SOURCE PASSAGE:
━━━━━━━━━━━━━━━━━━━━━━━━━━━━━━
87,000 Racists
Analyzing the structural behavior of the IRS and comparing to modern emergent redefinitions of the term 'racism.'
The Inflation Reduction Act took it on the chin a week ago with lots of people sharing a not totally true yet not entirely false either statistic that the bill included provisions to hire 87,000 new IRS agents, and that those IRS agents would be targeting the poor. Let’s unpack this with maps, explain why the maps look like they do, and cross-reference those against the emergent “systemic racism” concept within the modern American left, to see what we can discover.
Maps
ProPublica, an emergent investigative journalism outfit that tends to run counter-narrative in both directions at times, published an analysis in 2019 showing a map of disproportionate IRS audits.
The first thing to notice in this map, is basically none of the coastal elite liberal centers are being audited disproportionately. Nothing north of the Mason Dixon line, nothing in the denser Pacific Rim population centers, and nothing in the blue areas of the Midwest. So that feeds the red tribe paranoia that they’re being disproportionately targeted by government institutions, and may feed an internal blue tribe narrative that they’re the ones who follow the law and those evil red tribers are breaking it and need to be punished for doing so.
But that’s not what’s happening at all. We can also cross reference this map against a map of disproportionate racial demographics in the United States and see an almost perfect overlap. The Brookings Institute published a study, also in 2019, where they mapped disproportionate minority representation by county.
━━━━━━━━━━━━━━━━━━━━━━━━━━━━━━
(Records from a data source)
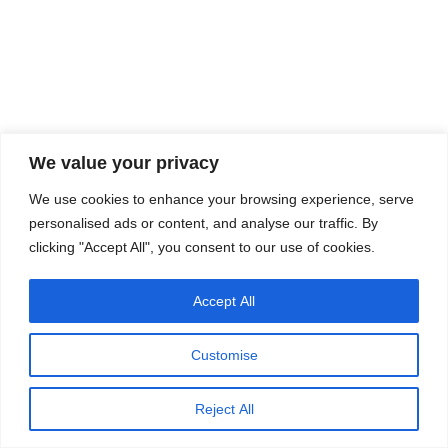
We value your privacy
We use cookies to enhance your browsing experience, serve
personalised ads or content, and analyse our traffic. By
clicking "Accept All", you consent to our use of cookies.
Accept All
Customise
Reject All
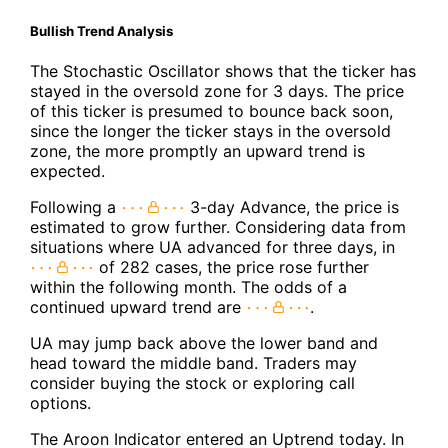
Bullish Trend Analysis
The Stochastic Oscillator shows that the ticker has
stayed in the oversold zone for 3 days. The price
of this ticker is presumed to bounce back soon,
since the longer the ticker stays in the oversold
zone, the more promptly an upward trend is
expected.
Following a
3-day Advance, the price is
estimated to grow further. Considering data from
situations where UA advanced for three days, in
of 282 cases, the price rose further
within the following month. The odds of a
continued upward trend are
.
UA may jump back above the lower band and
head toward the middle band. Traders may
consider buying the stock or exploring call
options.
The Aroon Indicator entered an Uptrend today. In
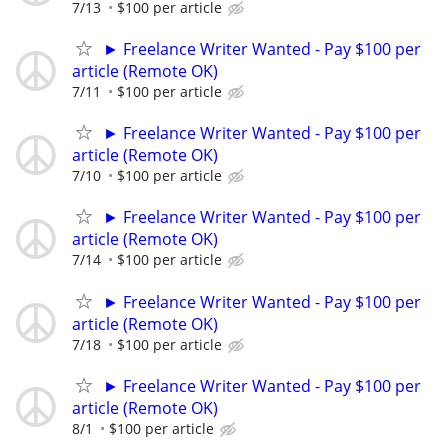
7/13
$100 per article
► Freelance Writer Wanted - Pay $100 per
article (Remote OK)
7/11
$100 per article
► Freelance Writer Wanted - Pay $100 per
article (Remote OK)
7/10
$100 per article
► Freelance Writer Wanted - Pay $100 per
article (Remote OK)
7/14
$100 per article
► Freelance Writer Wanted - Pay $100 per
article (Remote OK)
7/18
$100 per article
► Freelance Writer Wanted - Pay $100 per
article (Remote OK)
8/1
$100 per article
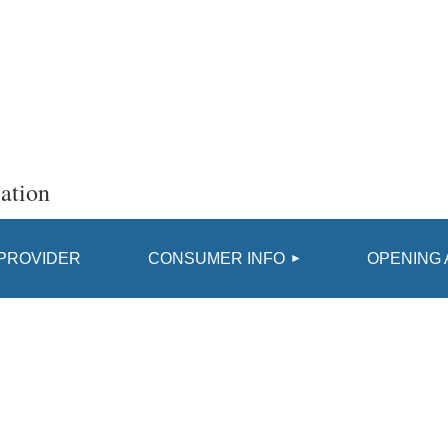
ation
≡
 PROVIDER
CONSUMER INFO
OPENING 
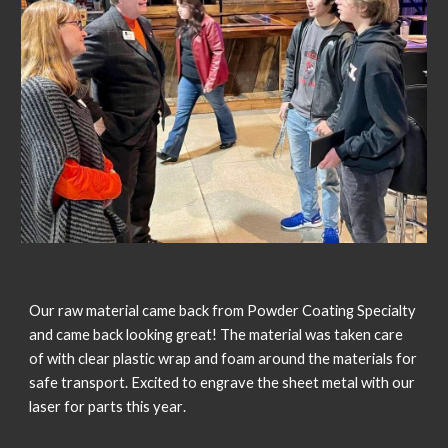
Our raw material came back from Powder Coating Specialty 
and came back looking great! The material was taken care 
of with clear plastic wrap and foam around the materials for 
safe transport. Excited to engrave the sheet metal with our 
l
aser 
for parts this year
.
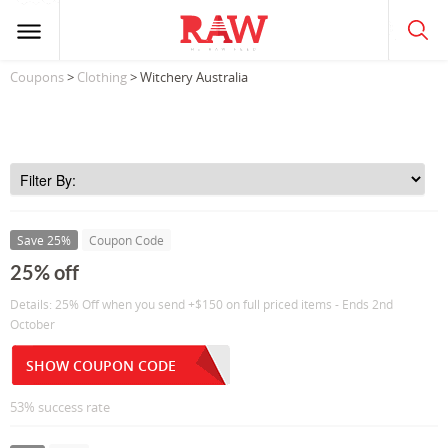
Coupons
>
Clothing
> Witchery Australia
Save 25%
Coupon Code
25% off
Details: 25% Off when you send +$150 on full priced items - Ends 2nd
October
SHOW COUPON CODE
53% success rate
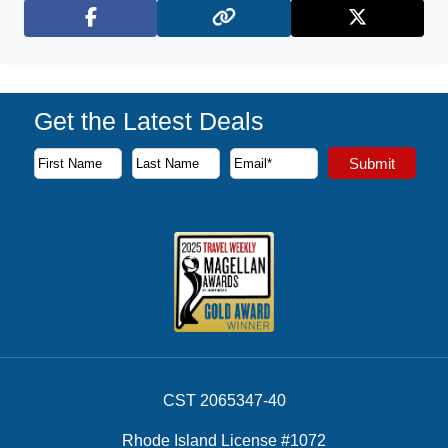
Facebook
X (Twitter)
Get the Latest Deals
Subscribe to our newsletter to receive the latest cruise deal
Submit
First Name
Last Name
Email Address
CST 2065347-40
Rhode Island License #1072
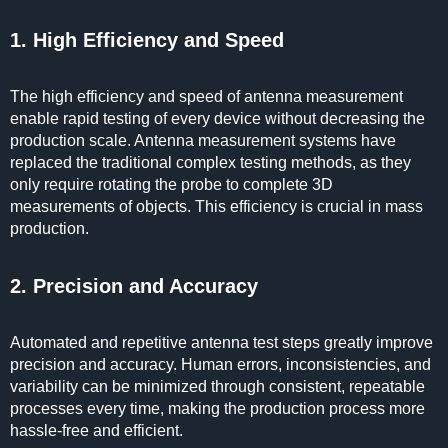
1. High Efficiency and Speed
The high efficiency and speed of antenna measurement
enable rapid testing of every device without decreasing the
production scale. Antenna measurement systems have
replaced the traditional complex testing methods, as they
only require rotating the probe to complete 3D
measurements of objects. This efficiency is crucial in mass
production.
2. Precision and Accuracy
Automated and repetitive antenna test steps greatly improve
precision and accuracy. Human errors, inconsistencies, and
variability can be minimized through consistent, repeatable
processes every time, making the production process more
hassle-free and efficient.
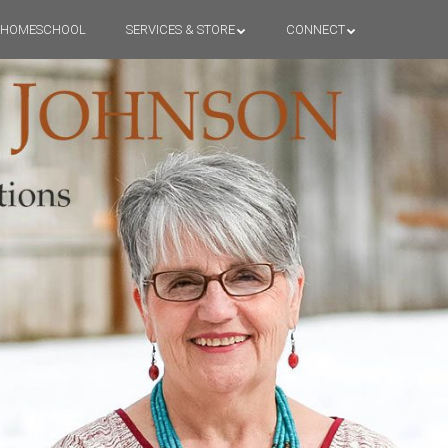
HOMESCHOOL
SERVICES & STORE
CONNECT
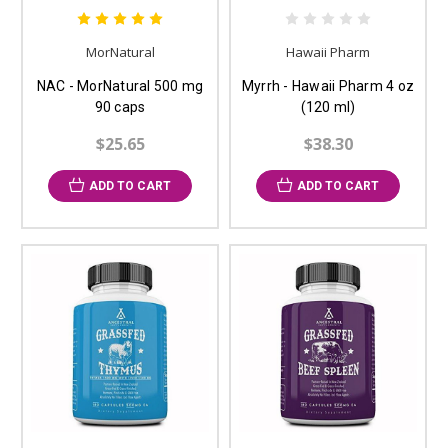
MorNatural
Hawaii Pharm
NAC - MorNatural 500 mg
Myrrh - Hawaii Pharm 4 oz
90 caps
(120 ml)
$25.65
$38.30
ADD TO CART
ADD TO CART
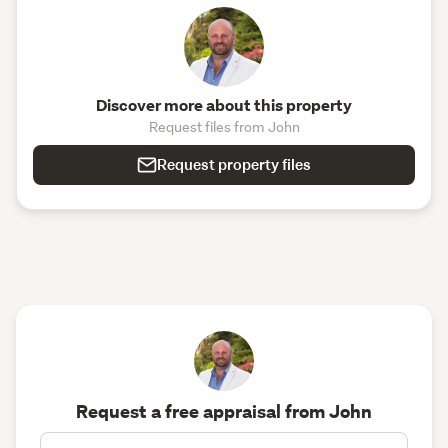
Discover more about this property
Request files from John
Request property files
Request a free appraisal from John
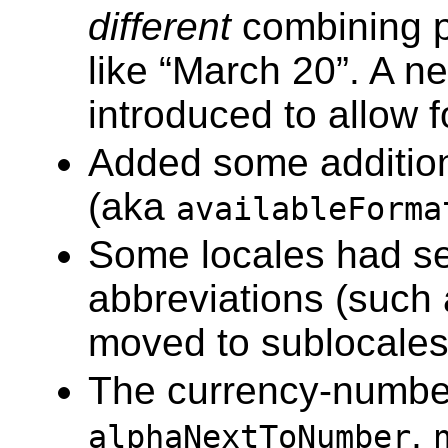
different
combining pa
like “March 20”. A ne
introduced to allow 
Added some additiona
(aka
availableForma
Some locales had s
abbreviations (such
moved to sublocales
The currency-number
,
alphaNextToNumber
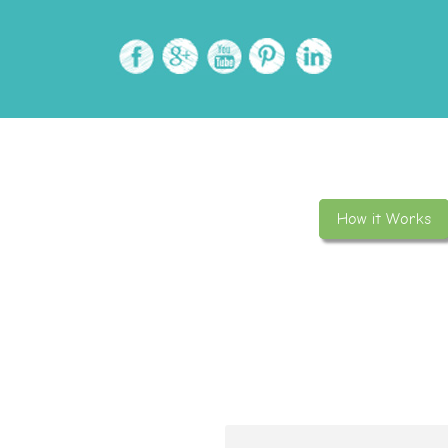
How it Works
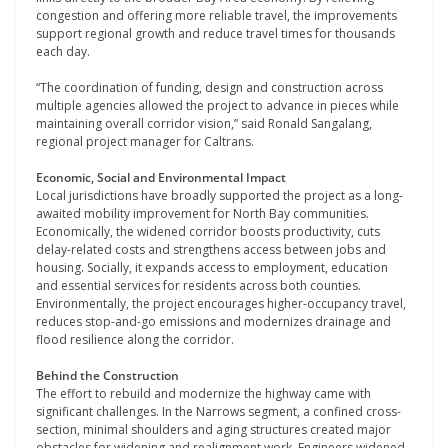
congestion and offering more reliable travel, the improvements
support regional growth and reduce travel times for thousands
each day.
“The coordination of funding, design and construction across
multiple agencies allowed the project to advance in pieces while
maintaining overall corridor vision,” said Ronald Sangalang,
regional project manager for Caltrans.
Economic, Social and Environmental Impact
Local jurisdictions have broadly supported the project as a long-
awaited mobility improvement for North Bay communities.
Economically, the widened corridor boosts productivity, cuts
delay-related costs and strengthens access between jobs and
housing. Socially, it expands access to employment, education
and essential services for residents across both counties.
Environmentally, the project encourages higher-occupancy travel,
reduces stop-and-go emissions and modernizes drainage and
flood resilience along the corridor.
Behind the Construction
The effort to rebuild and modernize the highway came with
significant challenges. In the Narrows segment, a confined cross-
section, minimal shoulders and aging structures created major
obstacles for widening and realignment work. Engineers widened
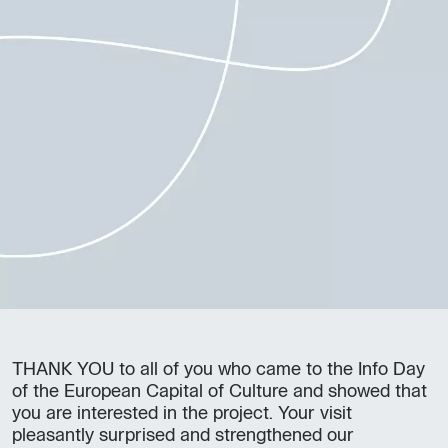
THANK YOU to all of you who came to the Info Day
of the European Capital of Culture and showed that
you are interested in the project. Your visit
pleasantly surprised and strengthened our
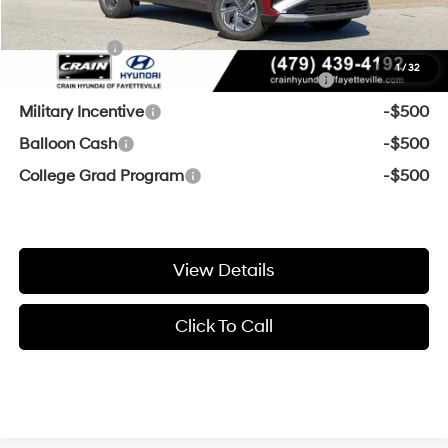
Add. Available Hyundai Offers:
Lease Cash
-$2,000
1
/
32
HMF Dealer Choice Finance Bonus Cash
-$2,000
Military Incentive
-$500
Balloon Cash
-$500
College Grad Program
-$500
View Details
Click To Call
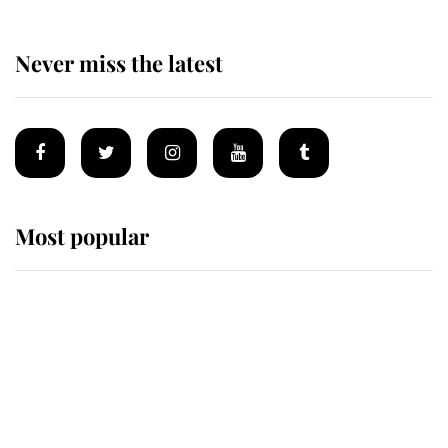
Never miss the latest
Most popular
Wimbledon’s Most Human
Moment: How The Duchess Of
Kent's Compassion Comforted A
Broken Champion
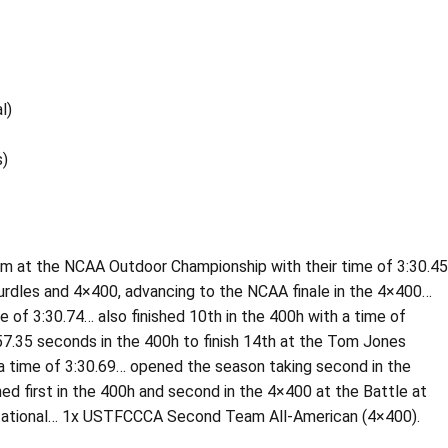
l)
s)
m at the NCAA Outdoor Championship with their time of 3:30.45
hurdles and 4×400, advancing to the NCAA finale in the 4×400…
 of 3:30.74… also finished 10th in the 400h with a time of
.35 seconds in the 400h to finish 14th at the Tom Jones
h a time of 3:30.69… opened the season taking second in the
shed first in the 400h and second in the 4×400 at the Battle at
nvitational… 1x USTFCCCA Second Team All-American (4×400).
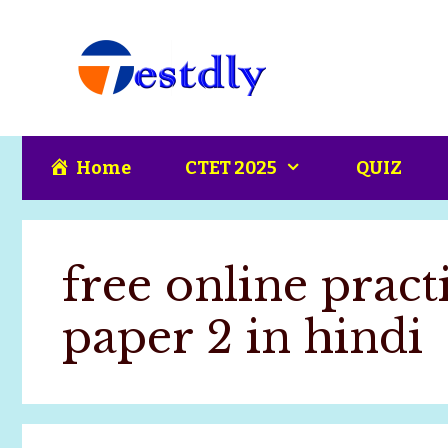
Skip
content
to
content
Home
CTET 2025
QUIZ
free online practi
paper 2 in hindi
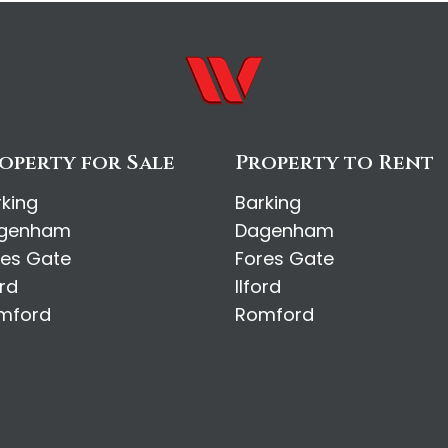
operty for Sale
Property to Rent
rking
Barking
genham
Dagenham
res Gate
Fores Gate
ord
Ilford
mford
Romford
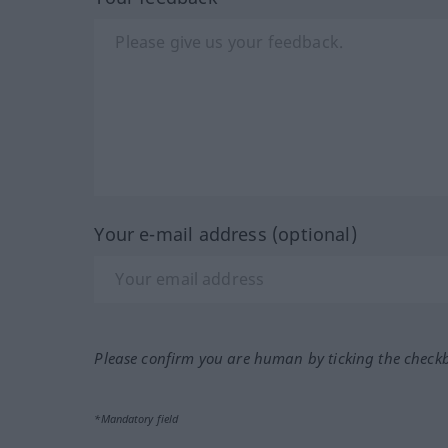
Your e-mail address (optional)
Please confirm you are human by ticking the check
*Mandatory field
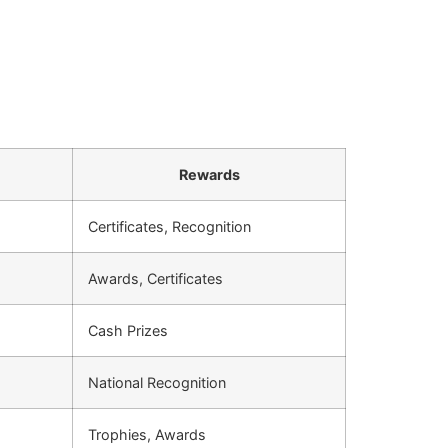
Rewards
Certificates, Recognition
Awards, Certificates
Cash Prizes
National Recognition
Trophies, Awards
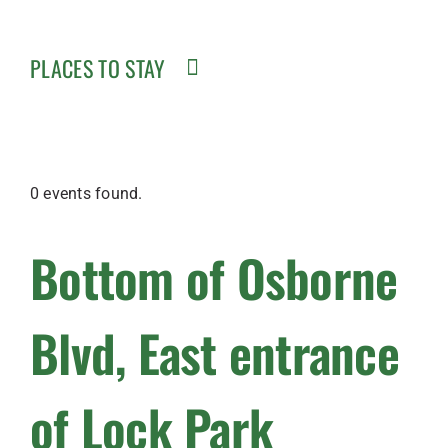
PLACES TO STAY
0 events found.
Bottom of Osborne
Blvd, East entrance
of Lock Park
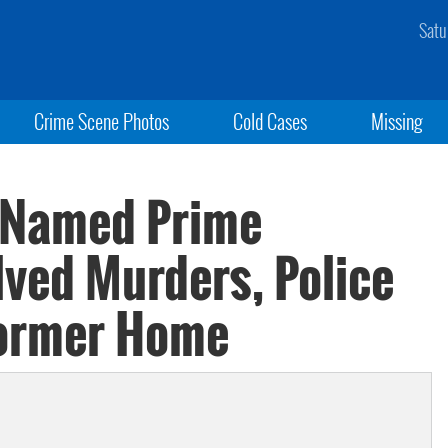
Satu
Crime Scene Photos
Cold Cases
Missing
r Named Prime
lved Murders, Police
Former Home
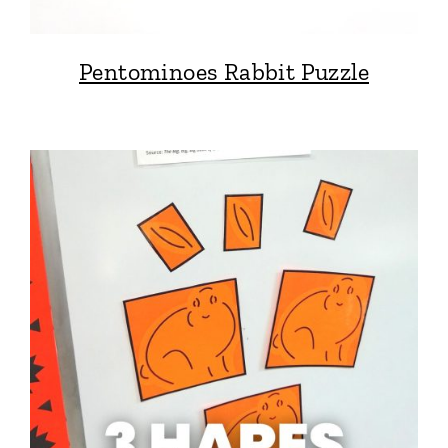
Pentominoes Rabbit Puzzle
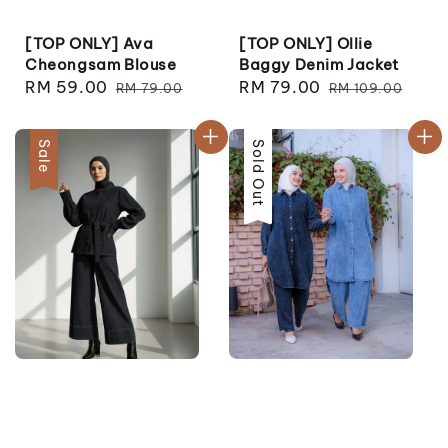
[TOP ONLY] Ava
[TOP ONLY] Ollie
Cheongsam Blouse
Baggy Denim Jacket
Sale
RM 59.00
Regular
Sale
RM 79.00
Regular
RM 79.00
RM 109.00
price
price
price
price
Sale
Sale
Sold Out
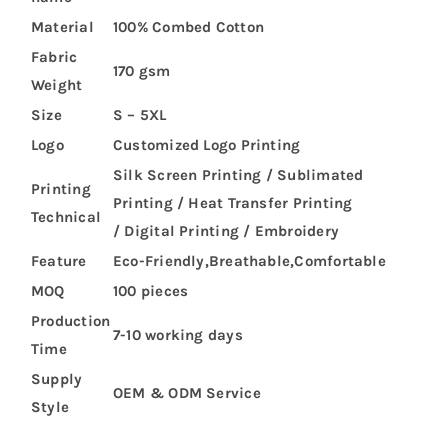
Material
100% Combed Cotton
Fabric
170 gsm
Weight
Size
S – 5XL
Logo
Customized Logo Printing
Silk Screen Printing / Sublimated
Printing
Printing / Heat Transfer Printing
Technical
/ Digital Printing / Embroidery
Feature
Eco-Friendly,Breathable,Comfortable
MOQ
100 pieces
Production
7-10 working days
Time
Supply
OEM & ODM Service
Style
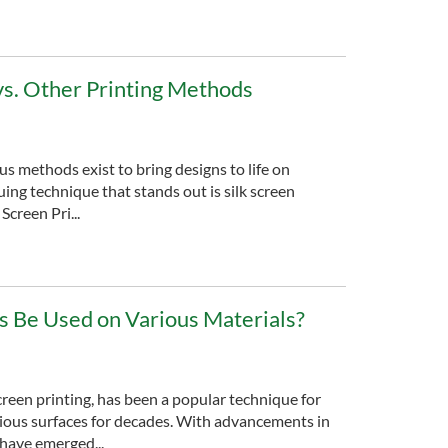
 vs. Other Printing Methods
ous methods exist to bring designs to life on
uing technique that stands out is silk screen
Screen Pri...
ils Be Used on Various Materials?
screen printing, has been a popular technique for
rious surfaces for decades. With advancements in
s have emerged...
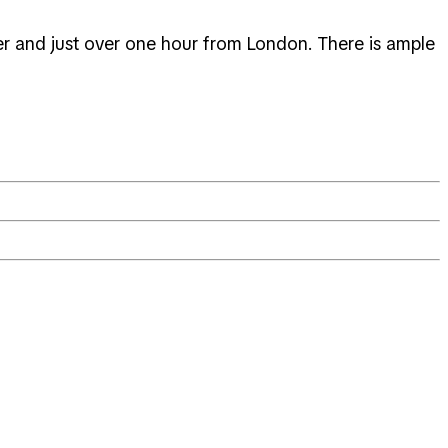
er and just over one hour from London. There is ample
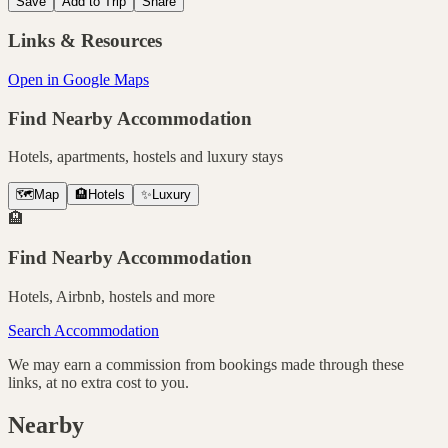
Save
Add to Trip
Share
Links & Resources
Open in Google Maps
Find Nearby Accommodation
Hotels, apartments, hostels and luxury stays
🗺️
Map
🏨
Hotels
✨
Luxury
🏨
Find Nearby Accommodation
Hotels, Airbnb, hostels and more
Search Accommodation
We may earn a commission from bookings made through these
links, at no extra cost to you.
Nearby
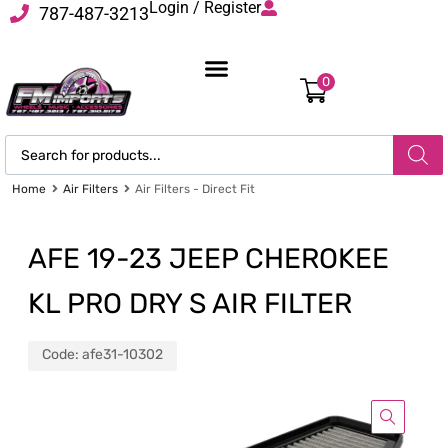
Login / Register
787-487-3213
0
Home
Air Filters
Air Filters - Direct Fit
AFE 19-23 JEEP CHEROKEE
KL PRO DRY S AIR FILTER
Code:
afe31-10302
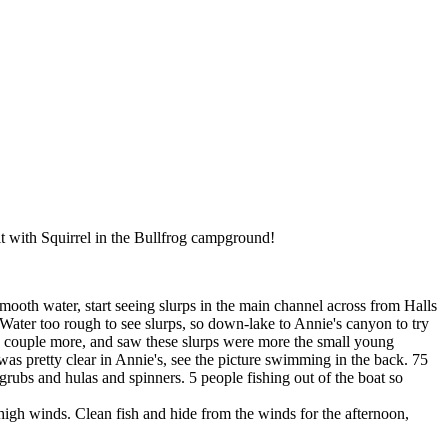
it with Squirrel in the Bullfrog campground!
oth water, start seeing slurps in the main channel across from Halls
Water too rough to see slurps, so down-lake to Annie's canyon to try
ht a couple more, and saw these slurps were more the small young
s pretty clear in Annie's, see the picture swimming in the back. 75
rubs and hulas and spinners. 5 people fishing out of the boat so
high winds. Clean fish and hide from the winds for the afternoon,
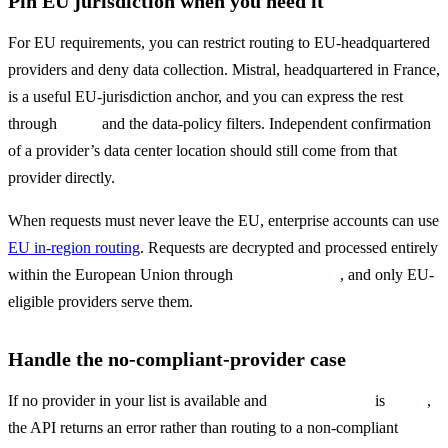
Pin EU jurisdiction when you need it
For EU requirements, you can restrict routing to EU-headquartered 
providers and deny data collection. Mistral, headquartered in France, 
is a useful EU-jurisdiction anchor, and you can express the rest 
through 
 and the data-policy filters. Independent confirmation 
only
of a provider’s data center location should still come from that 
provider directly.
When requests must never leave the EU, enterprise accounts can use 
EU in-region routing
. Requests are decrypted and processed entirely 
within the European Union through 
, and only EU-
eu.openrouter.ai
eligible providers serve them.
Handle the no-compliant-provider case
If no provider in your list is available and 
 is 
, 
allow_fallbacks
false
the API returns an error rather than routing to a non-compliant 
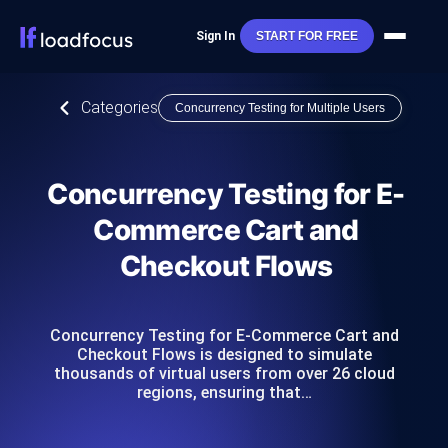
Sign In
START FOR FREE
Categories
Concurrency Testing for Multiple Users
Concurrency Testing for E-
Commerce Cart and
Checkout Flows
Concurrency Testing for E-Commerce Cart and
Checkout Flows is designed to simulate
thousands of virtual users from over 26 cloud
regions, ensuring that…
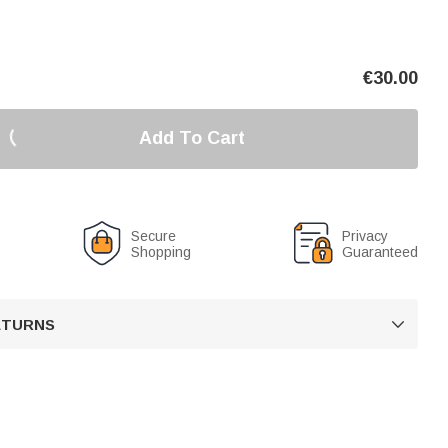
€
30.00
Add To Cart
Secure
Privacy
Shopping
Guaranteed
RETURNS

━━━━━━━━━━━━━━━━━━━━━━━━━━━━━━
HOW TO COMPLETE THIS TASK: Condense the paragraph of the IRS audit text that begins "The first thing to notice in this map" into a short bulleted list that keeps its main facts.

SOLUTION TO THE PROBLEM:
- Almost none of the coastal liberal centers show disproportionate audits on the map.
- No disproportionate audits appear north of the Mason-Dixon line, in the denser Pacific Rim population centers, or in the blue areas of the Midwest.
- This feeds the red tribe's fear that government institutions target them disproportionately.
- It may also feed a blue tribe belief that they follow the law while the red tribe breaks it and deserves punishment.